Presiden Prabowo Bakal Resmikan Pabrik Mobil Listrik di Magelang Hari Ini

Kamis, 09 April 2026 | 10:45:43 WIB
Menteri Sekretaris Negara Prasetyo Hadi. [Foto: KOMPAS.com/FIKA NURUL ULYA]

JAKARTA – Menteri Sekretaris Negara (Mensesneg) Prasetyo Hadi menyebutkan bahwa Presiden Prabowo Subianto dijadwalkan meresmikan pabrik mobil listrik di Magelang, Jawa Tengah, pada Kamis (9/4/2026).

"Jadi memang besok Bapak Presiden ada agenda, ada rencana untuk meresmikan salah satu pabrik yang memproduksi kendaraan berbasis listrik," ujar Prasetyo di Kompleks Istana Kepresidenan, Jakarta Pusat, dikutip pada Kamis (9/4/2026).

Prasetyo tidak menjelaskan detail aktivitas tersebut secara mendalam.
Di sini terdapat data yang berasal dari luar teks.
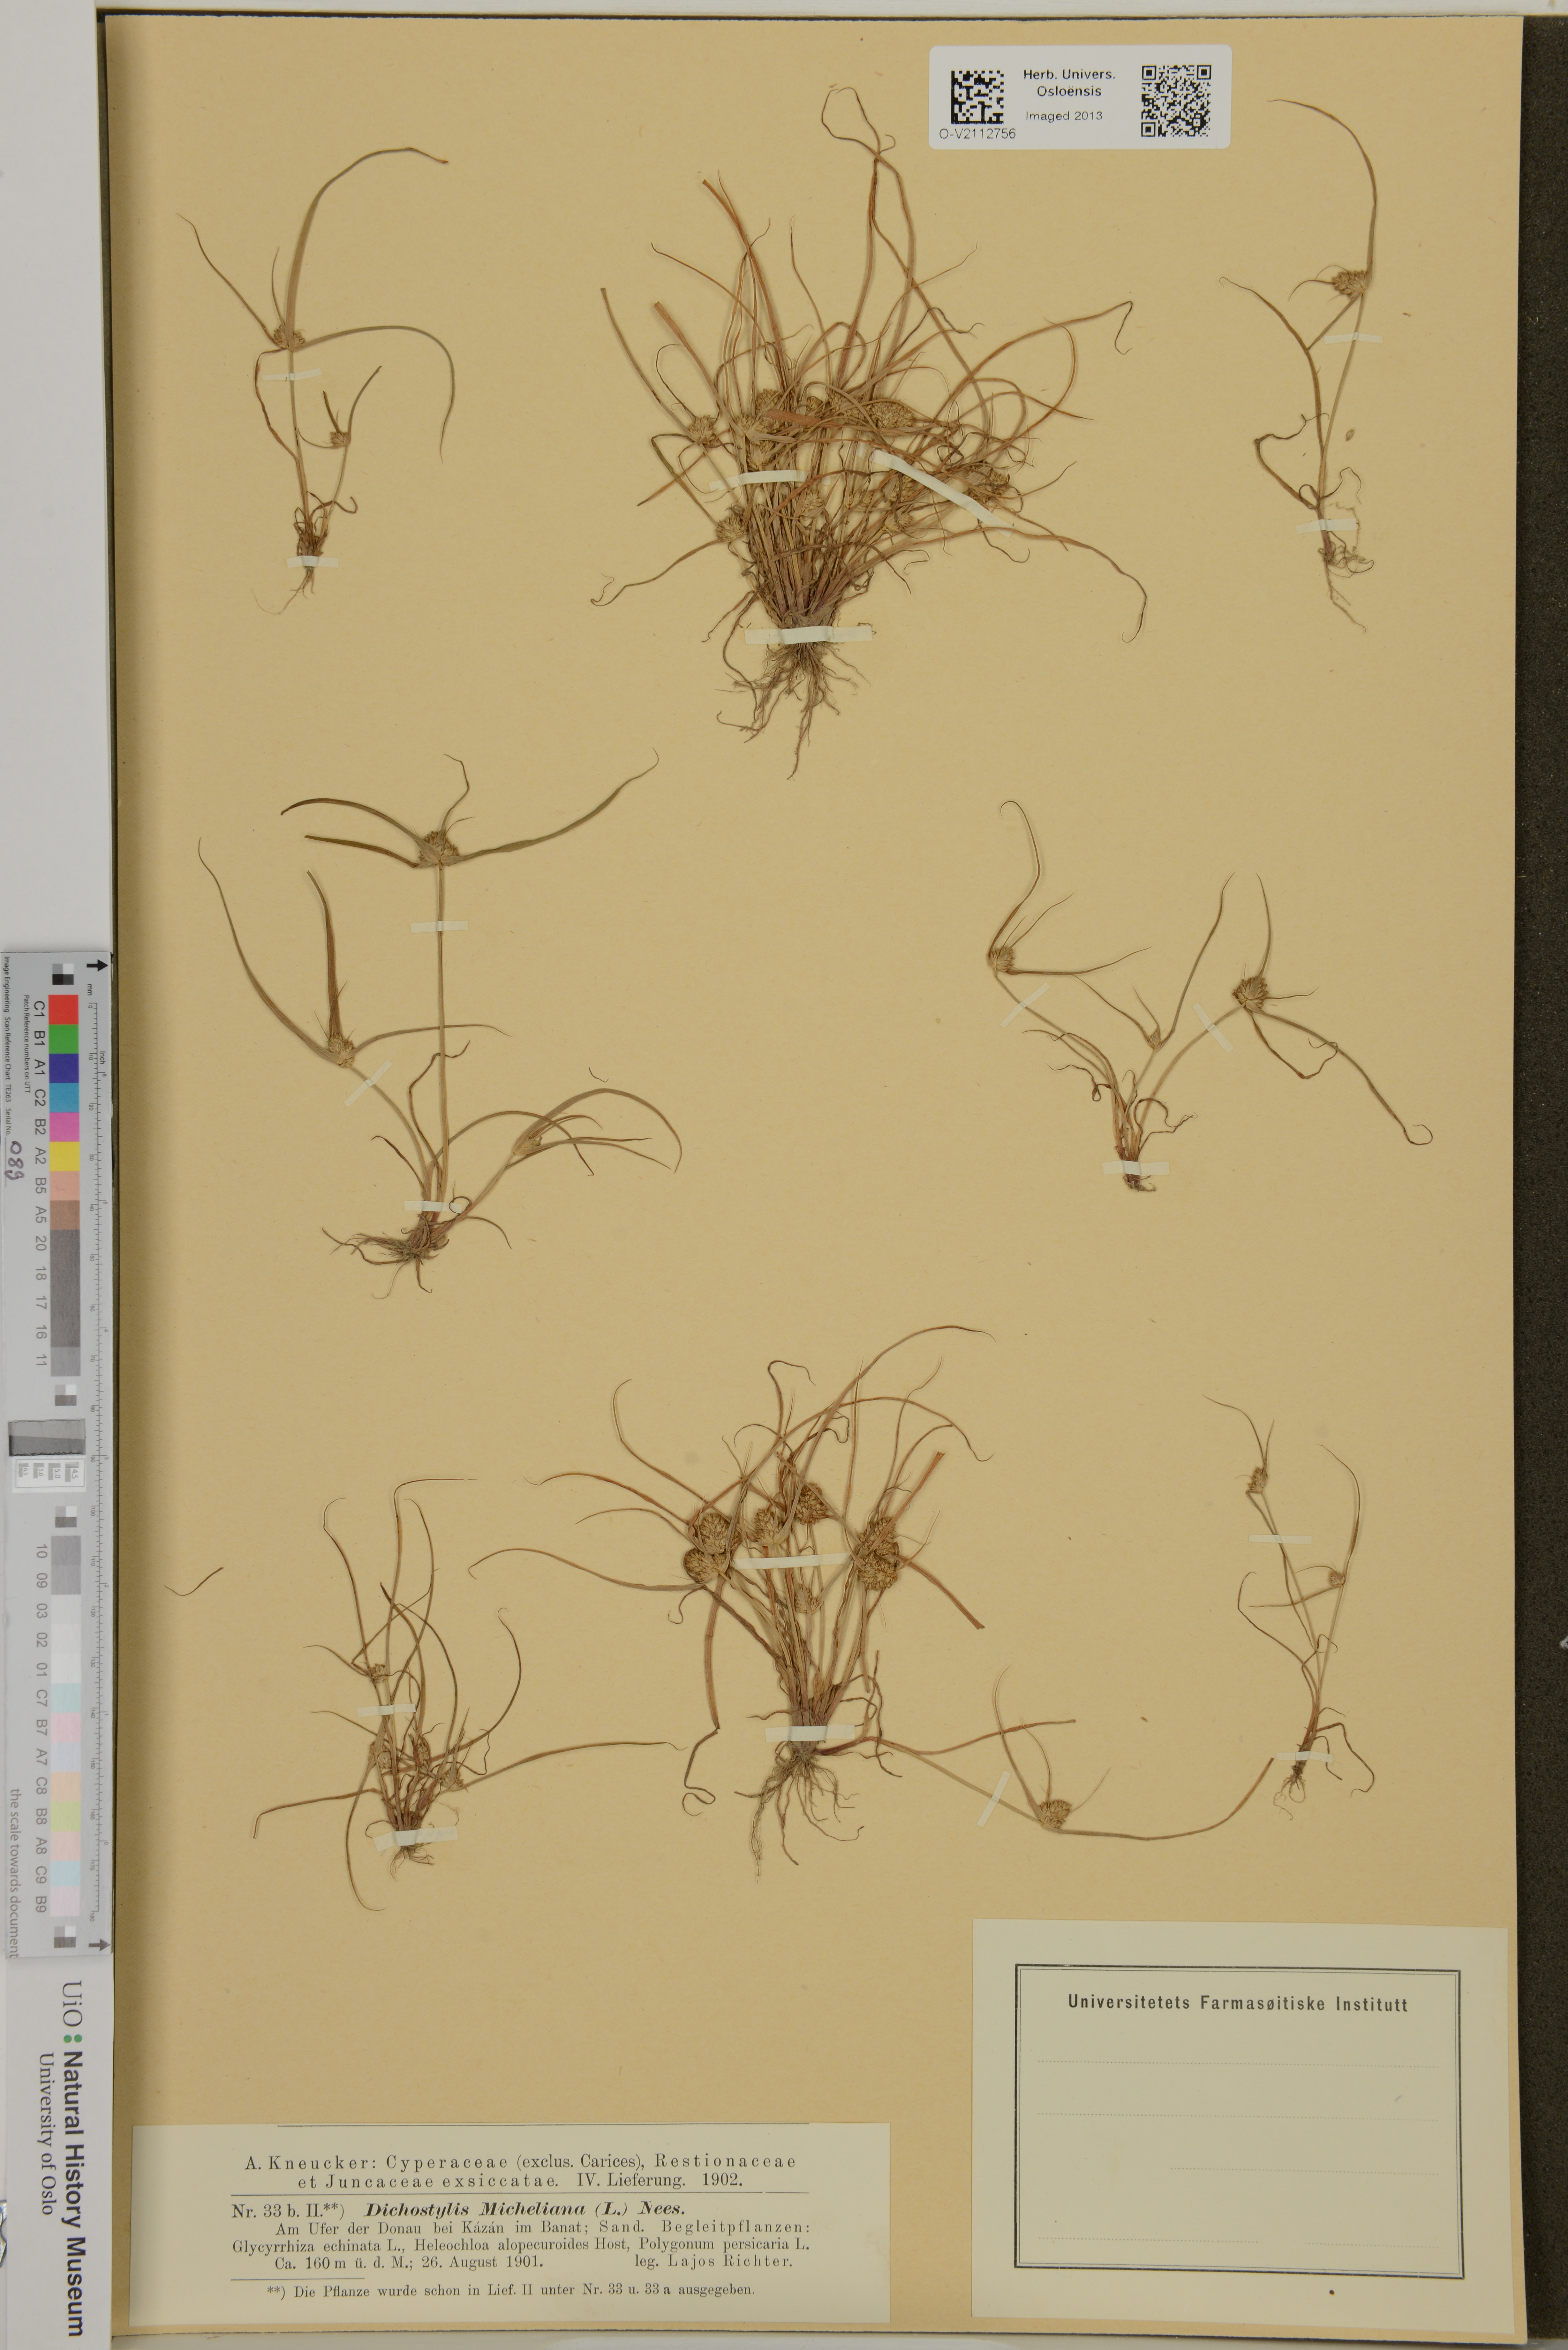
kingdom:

Meski begitu, ia menekankan bahwa pemanfaatan mobil listrik menjadi opsi strategis guna menekan populasi kendaraan berbahan bakar fosil.

Menurutnya, Indonesia harus berupaya maksimal dalam mengalihkan budaya serta kebiasaan pemakaian energi fosil menuju energi yang jauh lebih ramah lingkungan.

"Ini sebagaimana yang saudara-saudara ketahui, kami memang kemudian harus bekerja keras untuk sesegera mungkin ya merubah budaya kami, merubah cara bekerja kami dengan kemudian kami mesti beralih ke energi berbasis fosil menjadi energi-energi baru terbarukan atau EBT yang salah satunya adalah berbasis listrik," jelas Prasetyo.

Ia kemudian membahas kebijakan bekerja dari rumah (Work From Home/WFH) yang sempat diterapkan pemerintah. Prasetyo menilai kebijakan itu bertujuan untuk penghematan energi di tengah situasi konflik global.

Ketegangan internasional tersebut diketahui memicu lonjakan harga minyak dunia karena terganggunya operasional jalur utama perdagangan minyak.

"Kami semua tahu bahwa dengan perkembangan tadi geopolitik internasional, terjadi dinamika terhadap harga BBM dunia. Dan sebetulnya memang sudah dan sedang semua dikerjakan oleh pemerintah persiapan menuju ke arah kami ke penggunaan berbasis energi baru dan terbarukan," papar Prasetyo.

Kemandirian energi secara bertahap

Selain itu, Prasetyo menambahkan bahwa pemerintah mulai membatasi penggunaan kendaraan dinas untuk keperluan yang sifatnya tidak mendesak. Ia menegaskan bahwa Indonesia sedang melangkah menuju kemandirian energi secara bertahap.

"Kami berharap kami semua mulai pelan-pelan memperbaiki transportasi publik kami, sehingga diharapkan mulai bergeser untuk menggunakan transportasi massal. Harapannya semua ke depan ini kami akan mandiri secara energi. Tapi memang ini membutuhkan waktu ya, membutuhkan waktu," pungkas Prasetyo.